(WHAT YOU NEED TO DO):
(1) In the math workshop post below, which game did the writer use to teach students about ordering numbers on dry erase number lines?
(2) List each math tool that the math workshop post below discusses under its own heading.

Wednesday, July 6, 2016

Reflecting and Planning Tools for Math Workshop

Days after the 4th of July and I am starting to think school.  I know, it seems early but I hate to be overwhelmed come August.  So, I've been thinking about the tools that are most helpful for math workshop. Today I am taking inventory of what I have ready for math workshop as I reflect and  research a bit about how I can introduce and talk through these tools more effectively.

Number Line
My kids learned so much playing with dry erase number lines last year.  I used the game Guess My Number to talk with my students about numbers and ordering them on a line.  After we played together as a group they were off to play with partners.  We used this game throughout the year while trying larger numbers (through 120), using specific math vocabulary like more, less, greater,  and less than.

Ten Frames
Another tool that my students relied on was the 10 (5 frame first then 10 and we used 20)  frames. Having a set of 25 laminated of each made it easy for kids to grab when they were solving a problem or for me to grab and place with other supplies to create  a game.  Grow and Shrink (video below) from Mininlessons for Math Practice  was the best for helping my kids not only practicing images for numbers but also taught them what addition and subtraction meant as they learned Grow and Shrink.

100 charts
The 100 chart was also a go to tool for may students and much of the work we did building the 100 chart, helped them to begin to understand how numbers are organized, how to notice patterns in those numbers, add more/less and later to think more about using it as a tool for adding 10 more and subtracting 10 less.  They enjoyed lots of openers "being" the numbers in our larger 100 chart we have in our room.

(GIVEN INFORMATION):
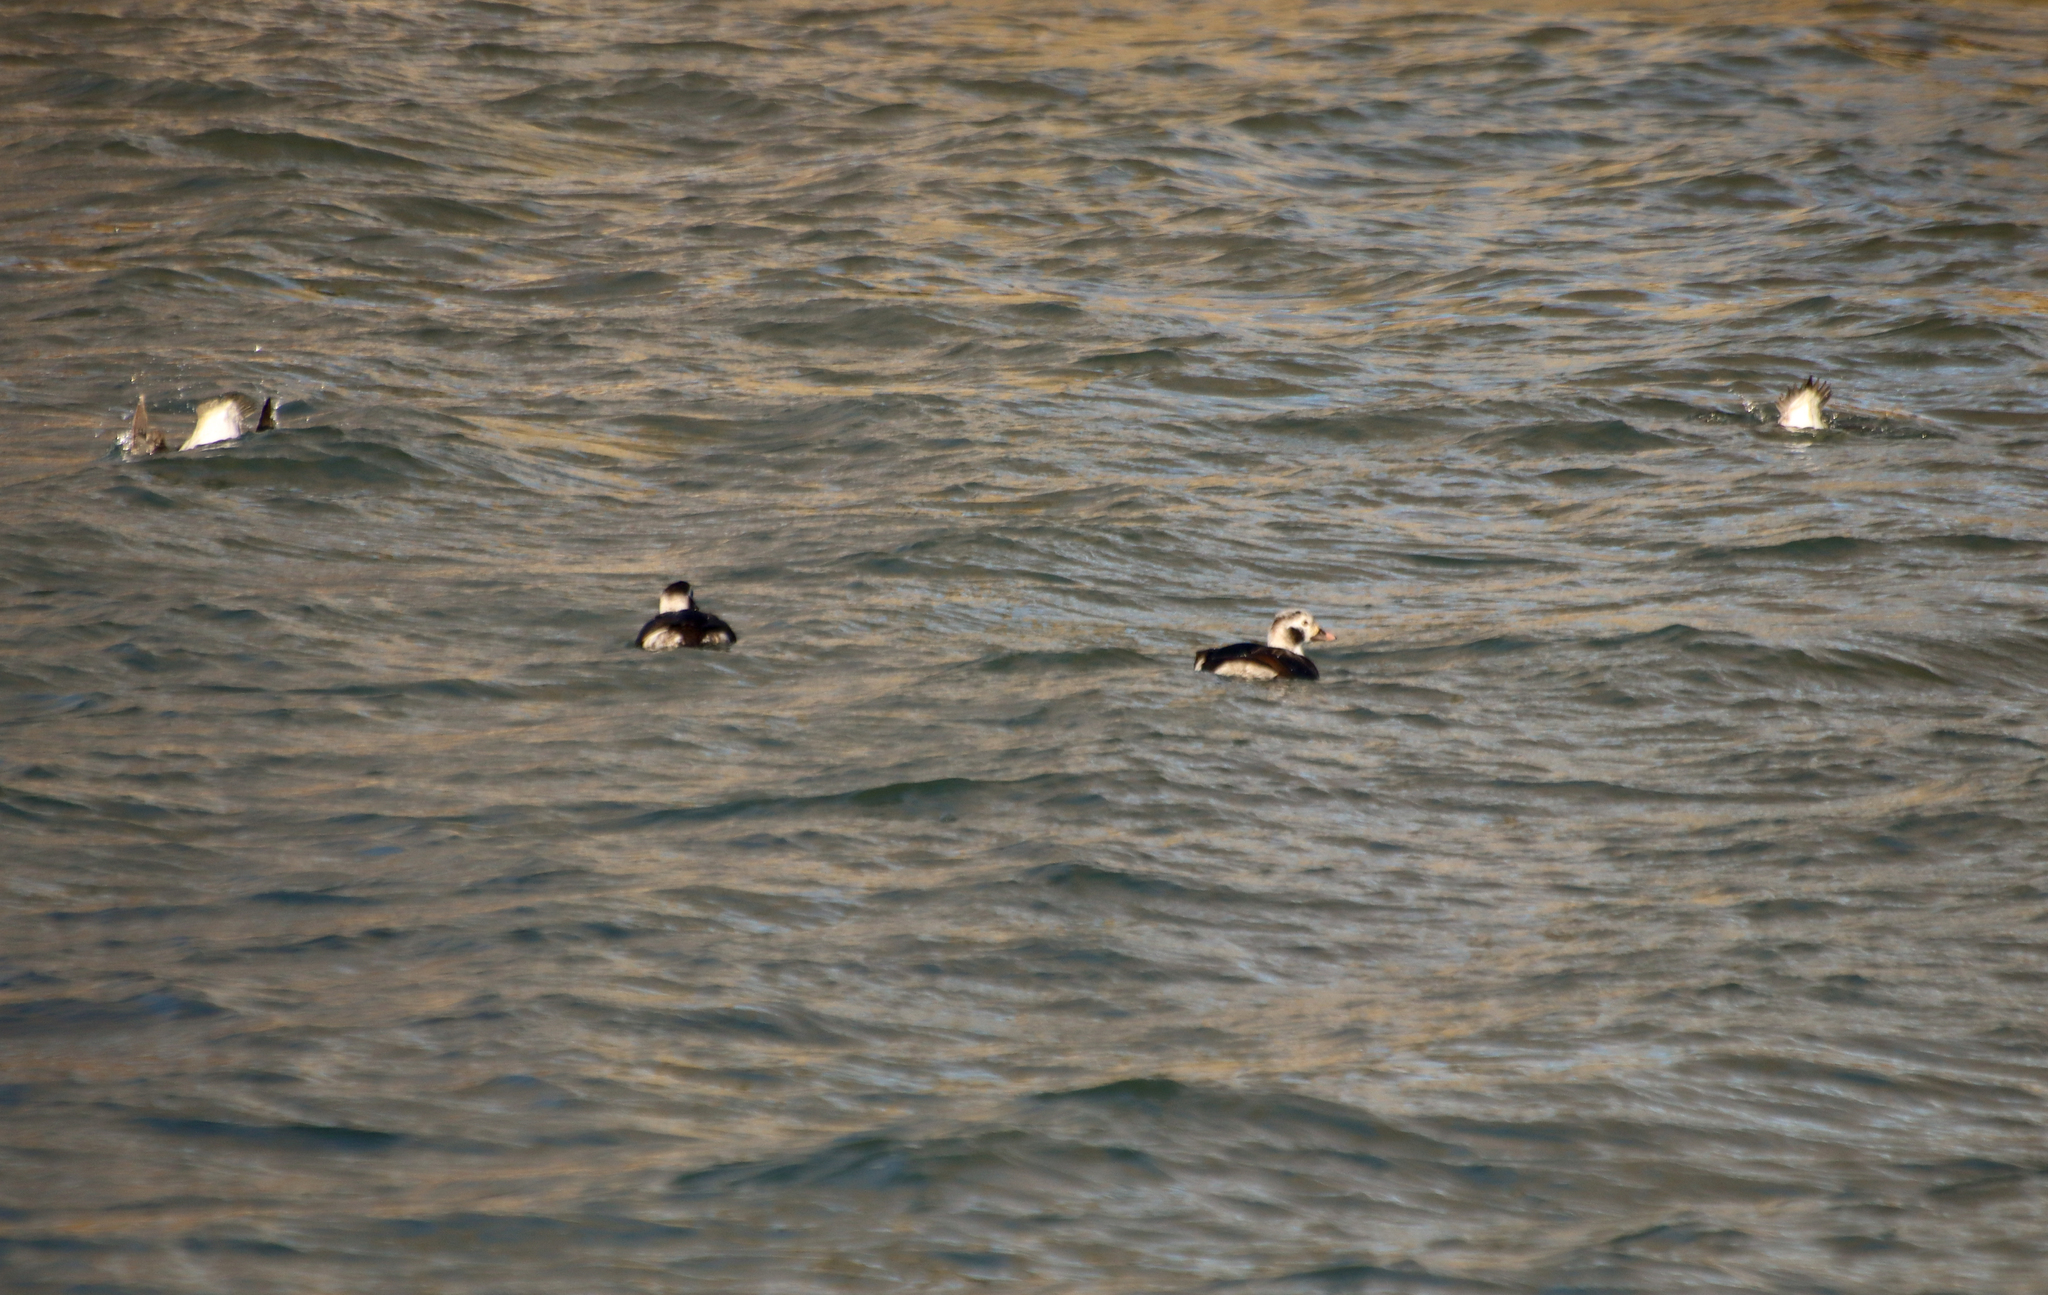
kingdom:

(RESULTS FOR EACH TASK):
(1) Guess My Number

(2) Number Line, Ten Frames, 100 charts